Unfortunately, none of this will work as we’d hoped. The actresses are difficult, unreliable, and self-centered (surprise!). Others within Knock Knock think the line is a bad idea, but no one tells me. In fact, the demise of this line will be a turning point with the art director, later VP of creative services, now SVP of brand development, wherein I will say “Tell me if you think something!” and she will begin to do so, really the beginning of our working as a partnership and the beginning of Knock Knock being less of a monarchy.
- Though the Life Awards and Cubicle Notes were introduced into the marketplace in January, we still do not have inventory. The Life Awards are at a crisis point multiple times, almost canceled multiple times. The Cubicle Notes introduce me to something that continues to surprise everybody who’s not in the paper business: sticky notes are very, very difficult to manufacture well, and only 3M can really do it. Unfortunately, all consumers’ expectations are keyed to 3M products, so inferior sticky notes disappoint. We have sticky notes on every surface in the office in order to see how long they’ll stay up, how much they’ll curl, how they interact with different surfaces. We are reinventing the sticky note against our will. Manufacturing is late, defective, and riding on its own little hand basket to hell, and I can elicit accountability for it from no one. This may be the nadir of our problems with manufacturing and shipping on-time. I think about our philosophy (since updated) in which I’d stated that we “believe in shipping quality product on time.” When I wrote that, I was stupid enough to assume that this was a personal character choice. I had no idea that making that happen would involve countless moving parts, so many of them out of my control. I delete that sentence from the philosophy.
- We are profiled in Newsweek.
- I go to Spain to visit one of my closest friends in the world since I was eight years old. Her mother, who was my piano teacher throughout my youth and adolescence, is visiting as well. Though I am with some of the people I love most in the world, I spend much of the time working.

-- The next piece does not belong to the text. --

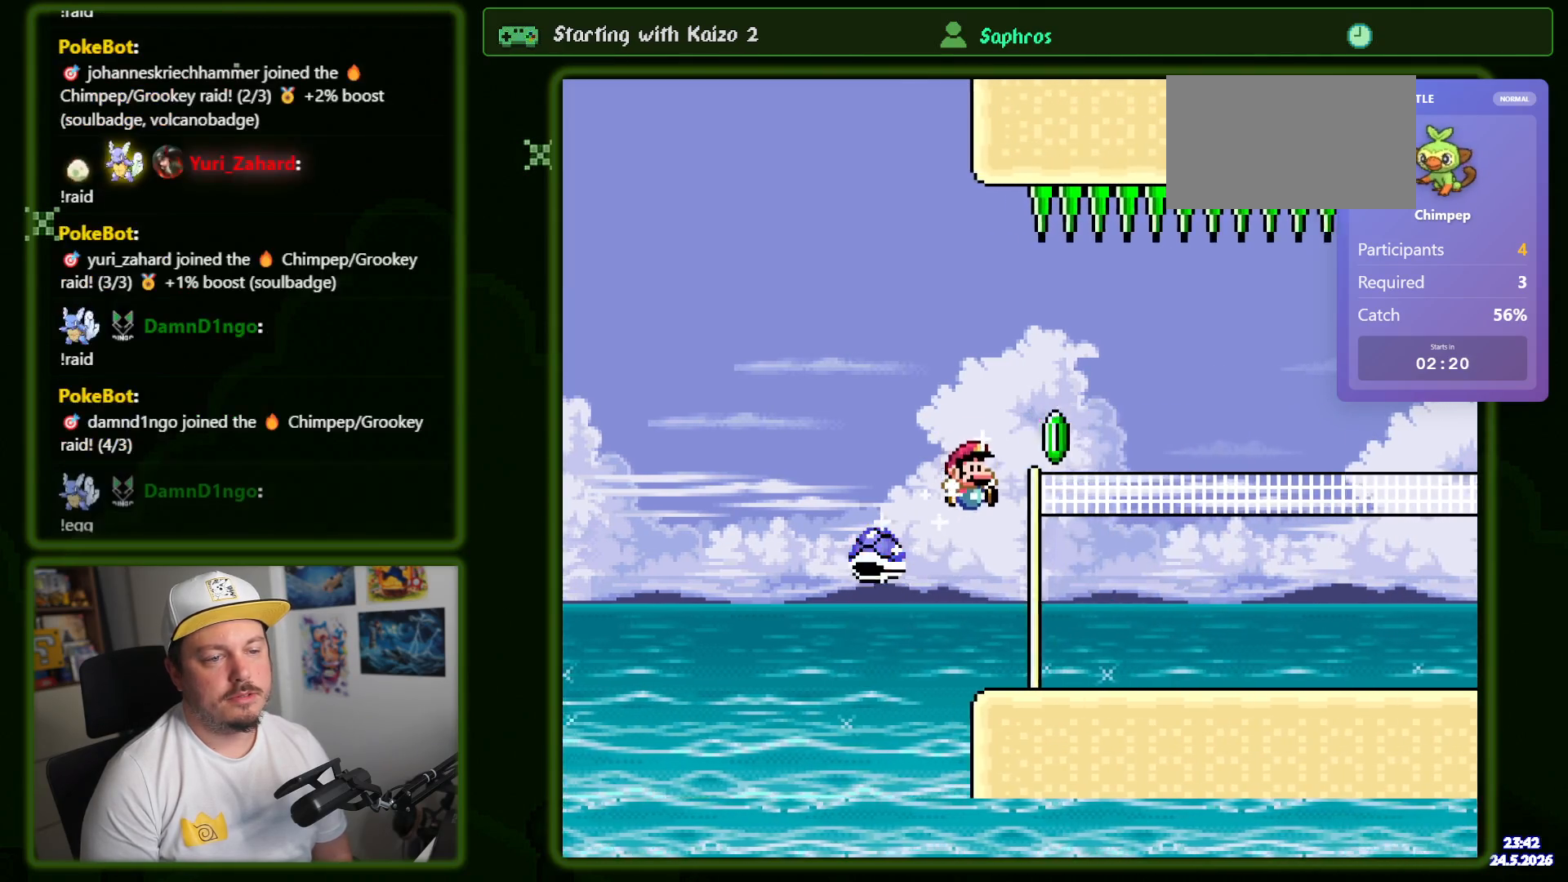
{"buttons": ["Y", "DPAD_RIGHT"], "events": [[384, "DPAD_RIGHT", "up"], [450, "DPAD_RIGHT", "down"]]}
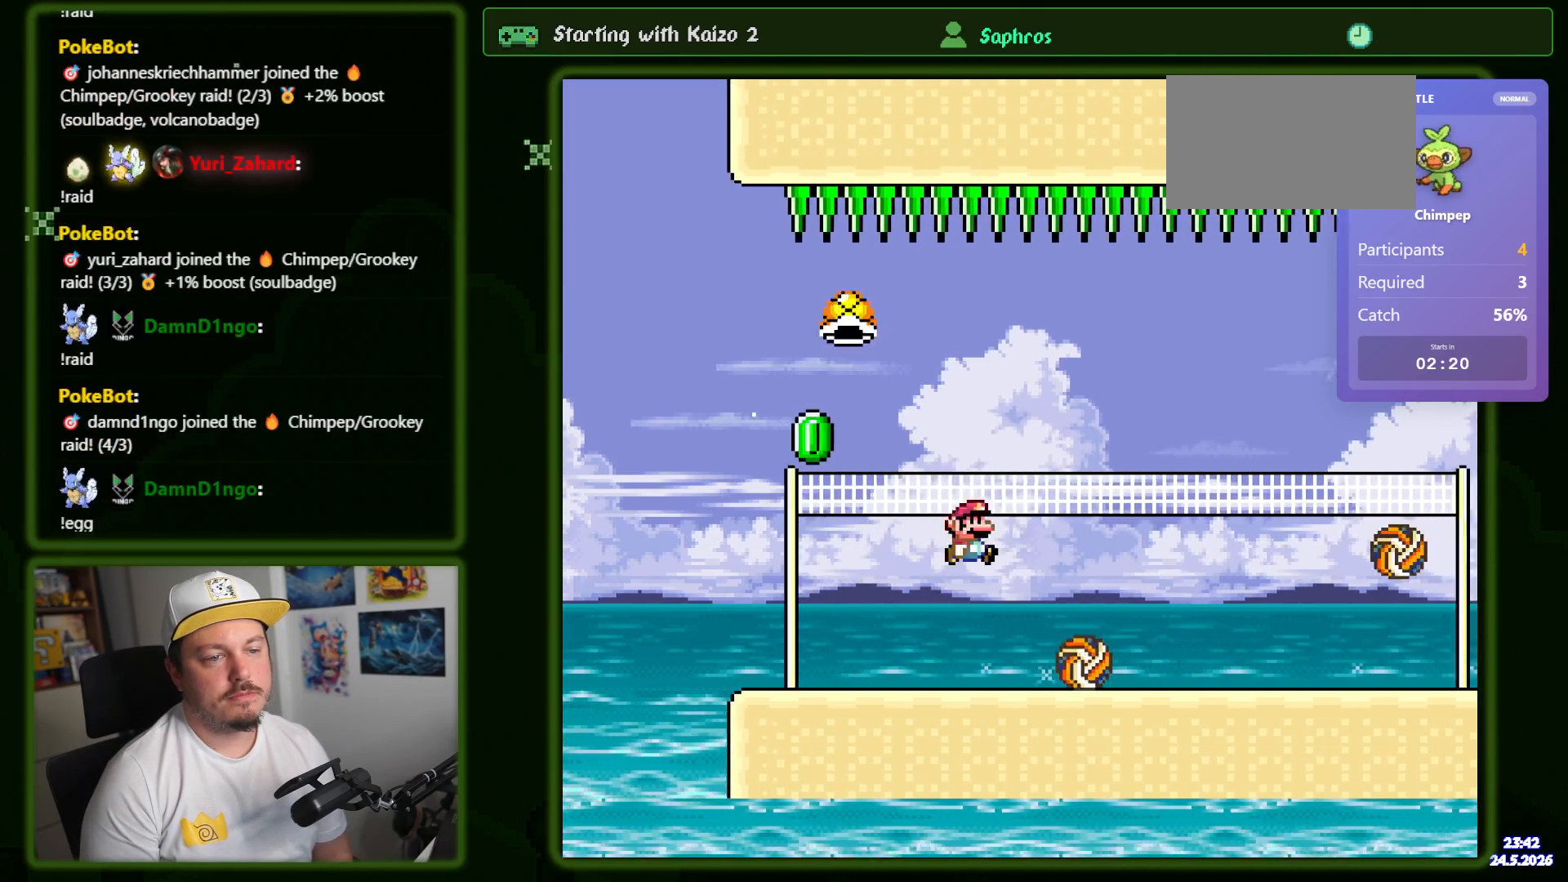
{"buttons": ["Y", "DPAD_RIGHT"], "events": [[167, "DPAD_RIGHT", "up"], [217, "DPAD_LEFT", "down"], [334, "DPAD_LEFT", "up"], [367, "DPAD_RIGHT", "down"]]}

I took a lot of pills in 2006. None of them had the effect indicated on the cover of our Take a Pill cards.
- In preparation for our Take a Pill card series (which alludes to our future A Foldout History of Antidepressants book) I obtain one pill each of the following: Prozac, Wellbutrin, and Paxil. The pharmacist is confused at the one-each dosage, and I do not put it on my insurance for fear of looking like a smorgasbord pill popper. Because Vicodin is a controlled substance, I end up borrowing that pill from a friend. I do not give it back.
May 2006:
- I have been nitpicking at a newly-hired senior designer who is not working out. He is forgetful and disorganized and cannot keep up with our pace, and his work and attitude are subpar. There is no question that I have been short and sharp with him, and I am still the all-purpose micromanager I started out to be. One Monday morning, I open my email to see “Open Letter to Knock Knock.” He has sent this to the entire team at 12:53 a.m. on Monday morning so that it’s unlikely I’ll be able to catch it in time to short-circuit it. In this letter, he airs his disgruntlements, not all of which have to do with me. He attributes a panic attack resulting in an embarrassing defecation incident to my “workplace bullying” and shares links on this “serious problem” that is “only currently prohibited by law in Canada.” While he is not wrong about some of what he’s reporting, the letter is retaliatory, vandalistic, and over the top. For example, I am not aware that I was doing the following: “Ms. Bilik’s comments have always been carefully constructed in such a way as to not constitute political incorrectness or verbal harassment (as it is defined by law).” I can only be grateful that I have accomplished such careful construction. It is a shitty start to a shitty week in a shitty month in a shitty year. This former senior designer (he also announced his immediate resignation and stated “do not attempt to make any further communication with me, whether by telephone, in person, email [including automated newsletters], or otherwise”) is not the only one with a shit problem on his hands. Or elsewhere.
- We debut a new booth design at the National Stationery Show in New York City. We have expanded our presence to a three-booth footprint and, in addition to introducing the actresses’ t-shirt and card line, we are premiering No. 2, our line of blank office products. We are so very proud of No. 2—the design and overall identity, the formats, the paper quality, the packaging, and it came entirely from the design team, led by the art director with very little originating input from me, the first such program.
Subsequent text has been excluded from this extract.